China aims to cut carbon intensity by 17 percent during the 2011-2015 period, which means an annual average target of around 3.5 percent. Intensity is the amount of carbon dioxide emitted per unit of gross domestic product.

"The situation last year was relatively good. Based on a preliminary estimate, China could achieve a more than 3.5 percent fall in carbon intensity," said Su Wei, director general of climate change department of National Development and Reform Commission.

Cutting carbon intensity allows China to meet international demands for it to curb emissions and also keep its priority that development must come first while many Chinese still live in poverty.

The government is currently drawing up a national plan on climate change till 2020, which is expected to be finalized soon, Su said.

China recently published a new industrial carbon emissions plan. Steel, nonferrous metals and petrochemical sectors are required to cut CO2 intensity by 18 percent by 2015 compared with the 2010 level.

By 2020, China aims to cut its carbon intensity by 40 to 45 percent versus the 2005 level, a target that is stimulating a sharp increase in investment demand in energy efficiency and renewable energy.

Provided data
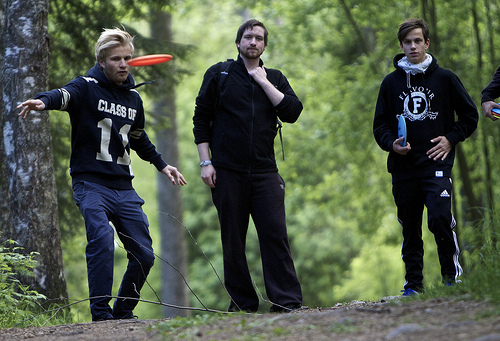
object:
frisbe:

What is needed
Print the passage on China's carbon intensity targets word for word, from "By 2020, China" up to and including "and renewable energy.".

Result below
By 2020, China aims to cut its carbon intensity by 40 to 45 percent versus the 2005 level, a target that is stimulating a sharp increase in investment demand in energy efficiency and renewable energy.